Idea 2: Store the results themselves in the database

It was obviously inefficient to repeat the same calculations multiple times. A good long-term solution would require aggregating the data periodically and then fetching and serving these aggregated data to the client.

I tried putting the JSON into the DataStore using a different key, but ran into errors about the data for each entity being too large. Even if I split the aggregated data into multiple component parts it would still be too large, and would grow over time. I guess DataStore isn't meant to be used like this.

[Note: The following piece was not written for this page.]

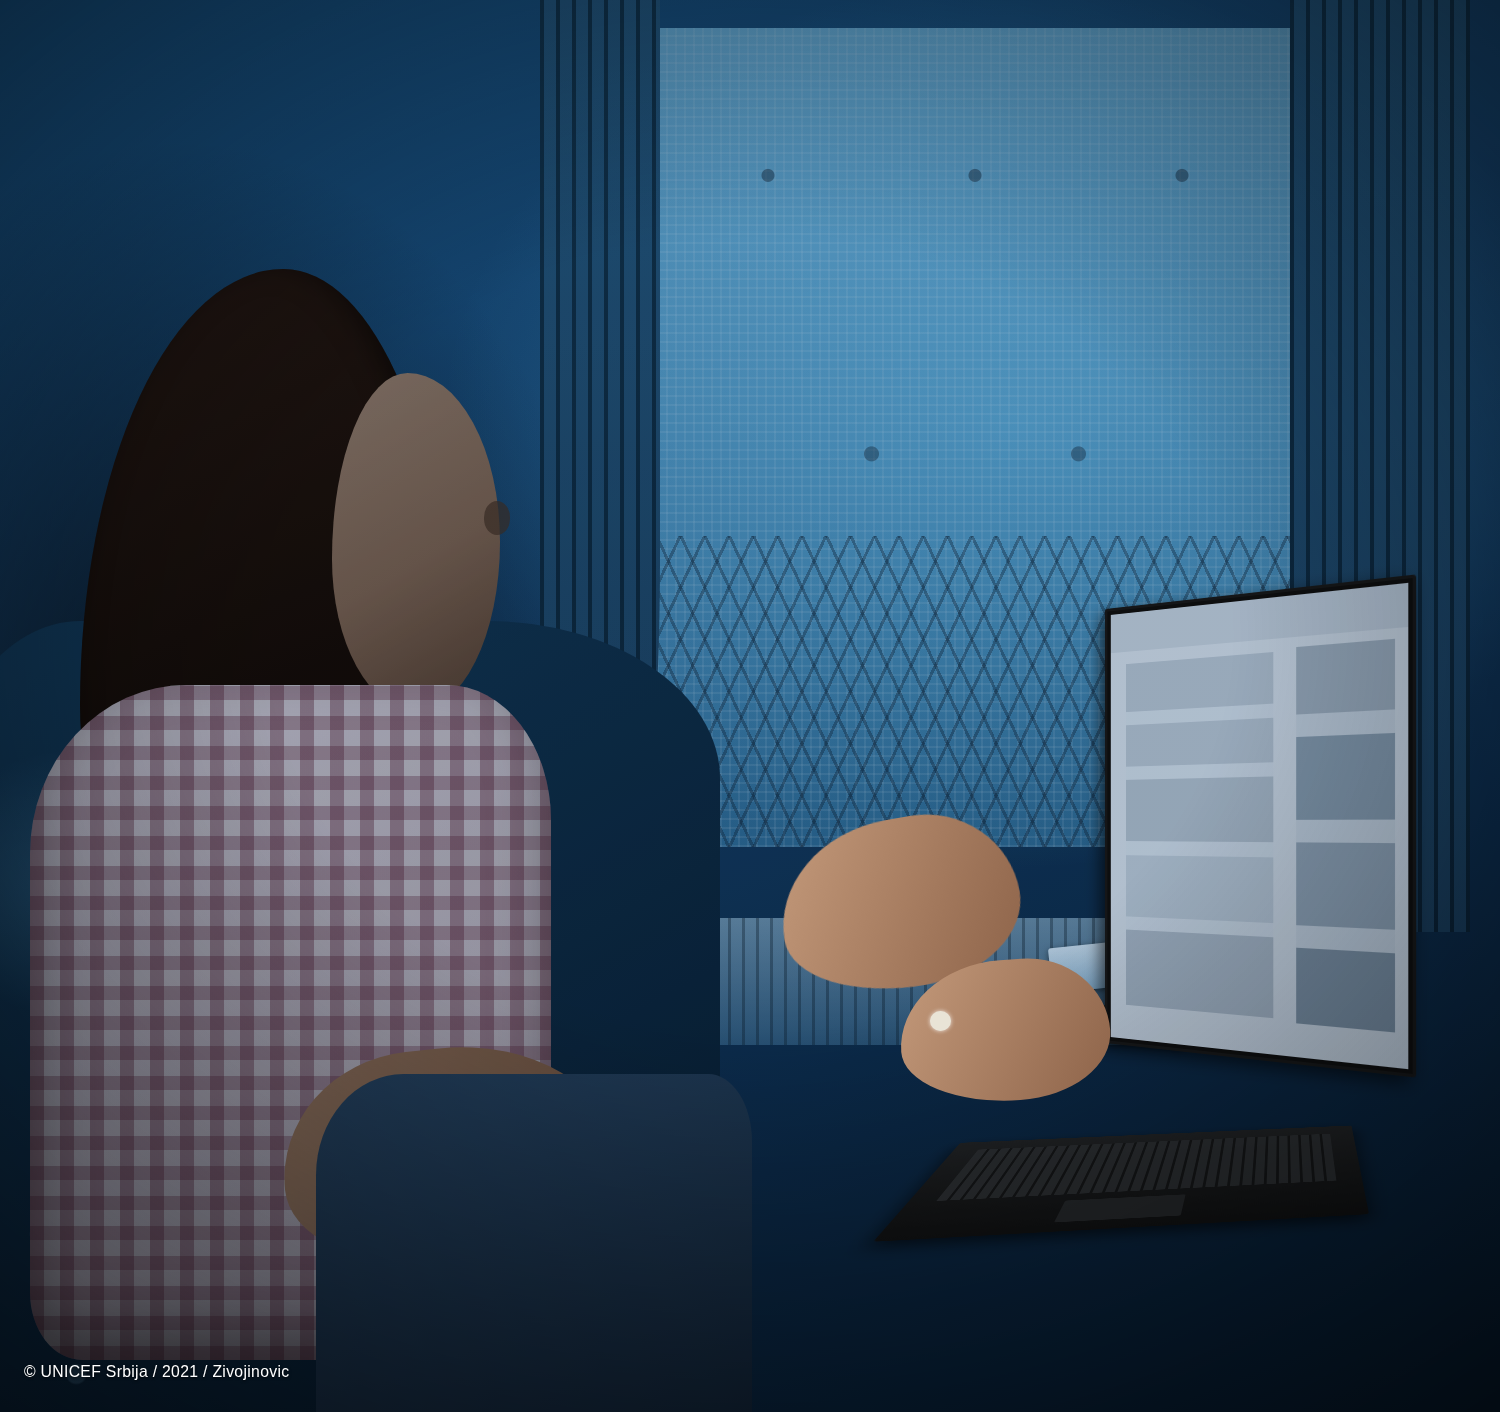© UNICEF Srbija / 2021 / Zivojinovic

I probably could have pursued this idea a bit further, but I didn't want to change the structure of the JSON blob served to client. If I did change it then I'd need to rewrite the client side JavaScript as well.

Client side work is faster than back-end, but writing JavaScript is fiddly compared to Python in my opinion. There's always multiple ways of doing a thing, and several versions of an API, so googling a solution isn't as simple as for Python.

Idea 3: Forget DataStore, use buckets

Final idea - store the results as a JSON blob in a Storage bucket and point the client at the bucket instead of the Cloud Function.

Turns out this is a super fast and efficient solution. /metrics now loads in less than half a second, and the only variable costs are egress on the bucket, which will be much smaller than the comparable costs of running a Cloud Function.

The computation expense of calculating the analytical results is fixed and decoupled from the number of page views using the following method:

  1. Every few minutes Cloud Scheduler targets a Pub/Sub topic.
  2. The topic triggers a Cloud Function.
  3. The Cloud Function then:
    1. Queries the DataStore and collects the data.
    2. Calculates the analytics results.
    3. Generates a JSON blob containing the results.
    4. Pushes the JSON to a storage bucket which is available to a client.

Further improvement

The aggregated results for days other than the current day are still needlessly recalculated - once midnight rolls around the results are clearly not going to keep on changing.

Instead of having one JSON blob containing data for all the last 30 days, I could have a blob for each day (or perhaps each week). This would reduce the amount of data extracted from the DataStore. This would reduce costs and computational expense.